I’m preparing for my second 24hr time trial, which takes place on 21st – 22nd July 2018, and its making me think about how I found myself competing in such a challenging sporting event. Those who have met within the last 5 years, will undoubtedly see me as a cyclist, but it’s not something I’ve grown up with, it’s something that I’ve grown into.
Although I have always liked being outdoors and exploring, I wasn’t a particularly ‘sporty’ child. I was actually the lad who’d always get picked last for playground games of football, and to be honest, I wouldn’t have picked me first either! The complexity of football proved to be too much of a challenge for me. I always had difficulty remembering who was on what team and which way I was supposed to be shooting, so when you add trying to stay upright, remembering complicated rules and all of the skills and techniques that I needed, it just resulted in overload!
20 years ago, at 14 years old, I learned that I am Dyslexic and that this is the reason why I found some tasks much more taxing than my peers (I found out much later that my particular SpLD has much more in common with Dyspraxia, which explains my schoolboy football prowess!) Learning this about myself, developing strategies to cope and engaging with the support that I received at school and at home led me to become interested in how we learn and differences in the ways people achieve and succeed. This ultimately led to me training to teach and pursuing a career in SEN and SEBD teaching. A-Levels and a degree course were significantly challenging and at times frustrating, but ultimately achievable with a lot of determination. Teaching at a Pupil Referral Unit was a great fit for me as I got to concentrate on helping those who struggled to fit into the system for various reasons, which gave me a lot of job satisfaction. The education system is just that; a system: a machine that processes learners in order to produce qualifications. Issues arise with this when the components, or the materials don’t fit the original specification, for example if something is of a different shape, size, density etc. maybe these are the materials that need to be worked by hand…

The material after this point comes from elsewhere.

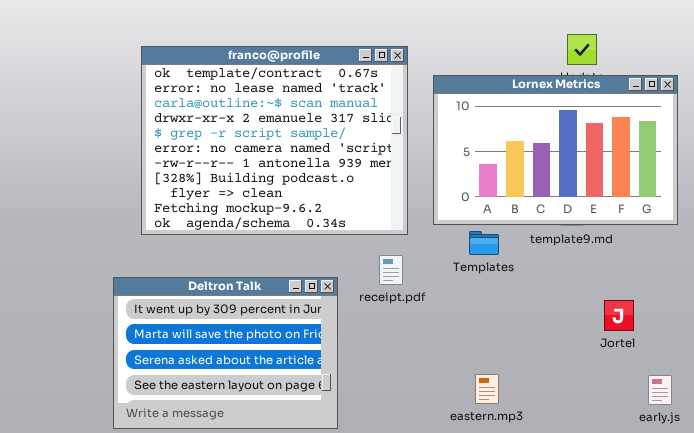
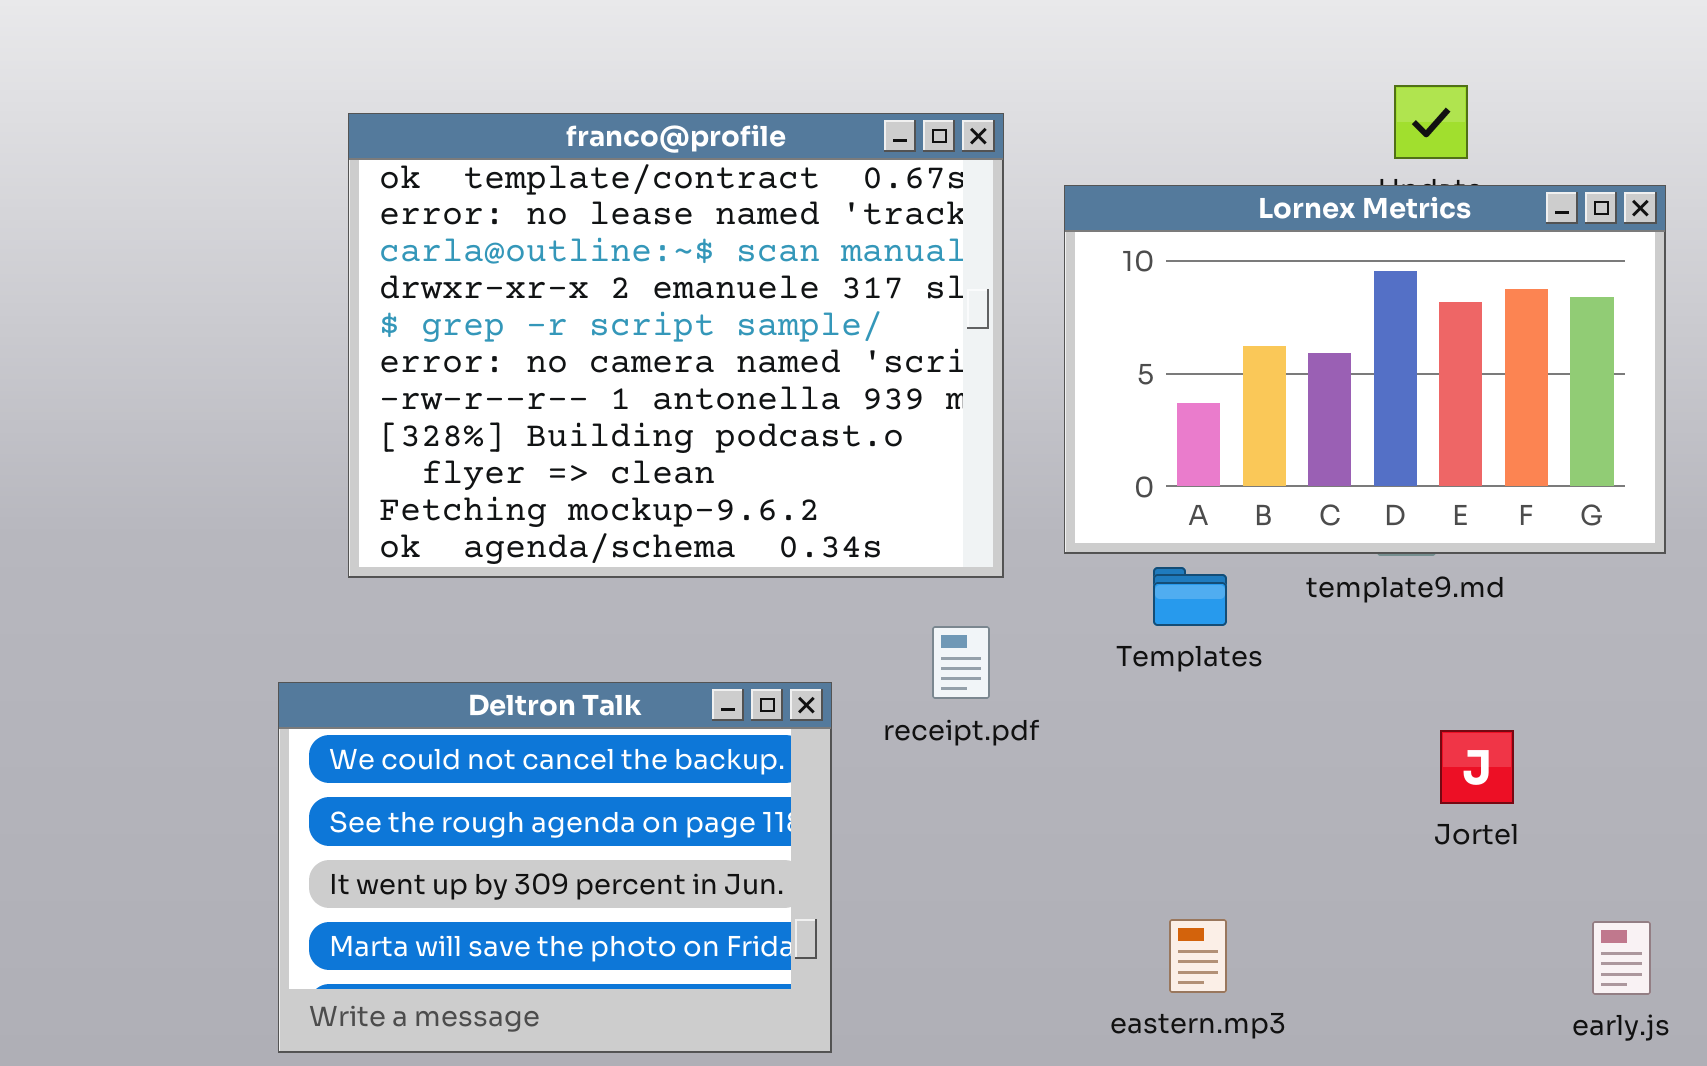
Deltron Talk: [113,277,338,429] -> [278,682,832,1053], scrolled up 2 rows
Jortel: [604,300,634,331] -> [1440,730,1514,804], moved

Being of an irregular shape and size as a teacher, I always felt that the system should be developed further so that it can process everything, not just the regular. In short, I found that it doesn’t (well, not consistently anyway!). I had a few years of success and a few years of having my edges smoothed off to make me fit the system. Ultimately, my mental health suffered and I had a career change.

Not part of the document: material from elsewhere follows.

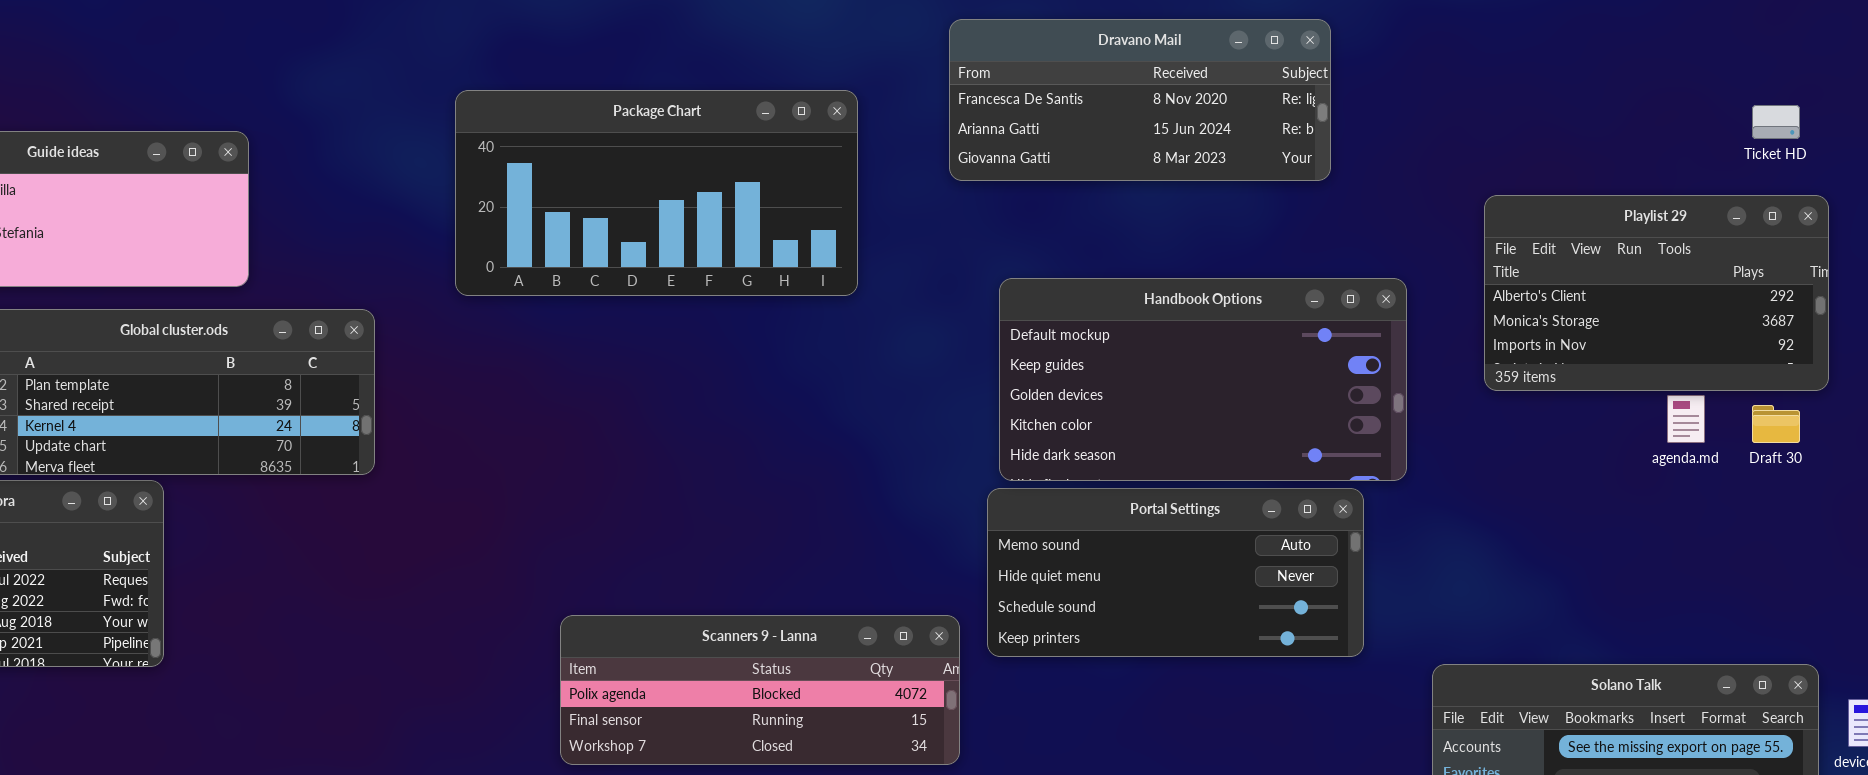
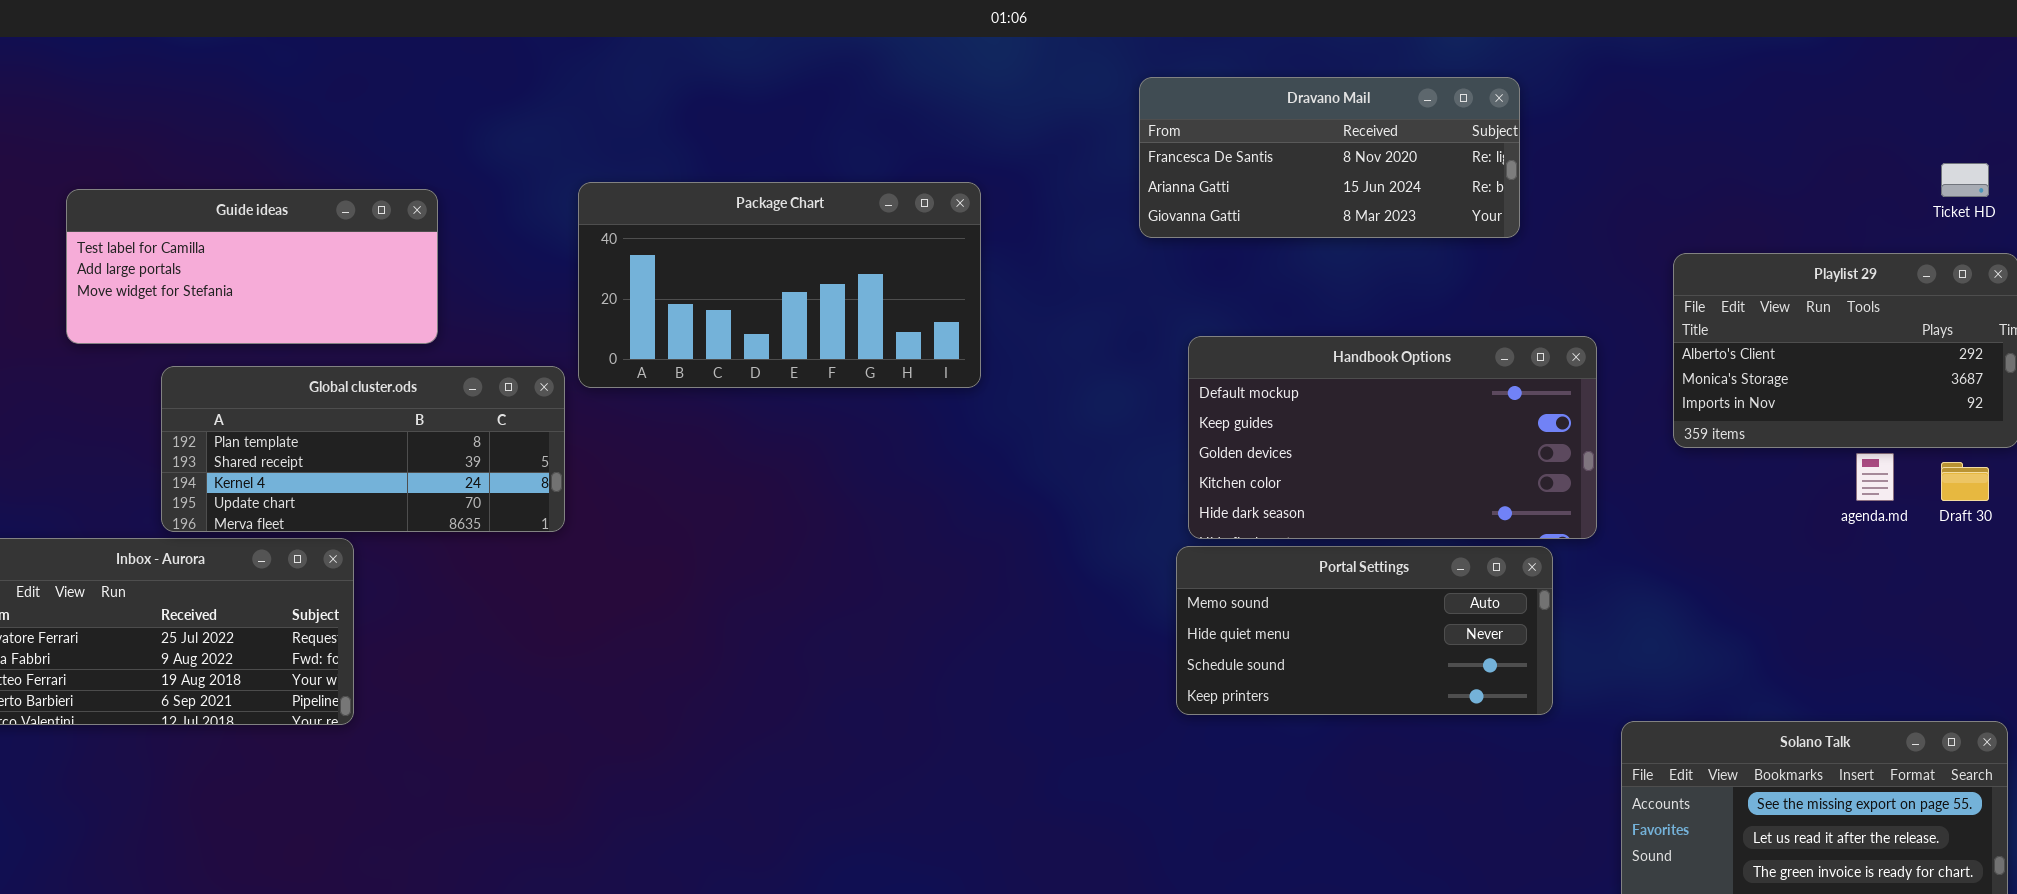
Package Chart: [455,90,858,296] -> [578,182,981,388], moved
Scanners 9 - Lanna: [560,615,960,765] -> none, closed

So, getting back to the cycling bit…
Riding my bike, along with other outdoors activities, has done wonders for my co-ordination, given me the space and time I need to organise my head and helped me to keep going when my mental health is suffering. Riding the 24 is a positive expression of what it has taken me to get through school with SpLD and to live with depression. I can compete in a discipline like this because of the experiences i have had: both positive and negative.
I appreciate all of the support i have received from my family and friends
I am grateful for all of the professionals who have helped me, both at school and with my mental health.
I don’t resent those who called me lazy, clumsy or told me to ‘pull myself together’
All of these experiences brought me to this point and without them, I might have ended up doing something ordinary!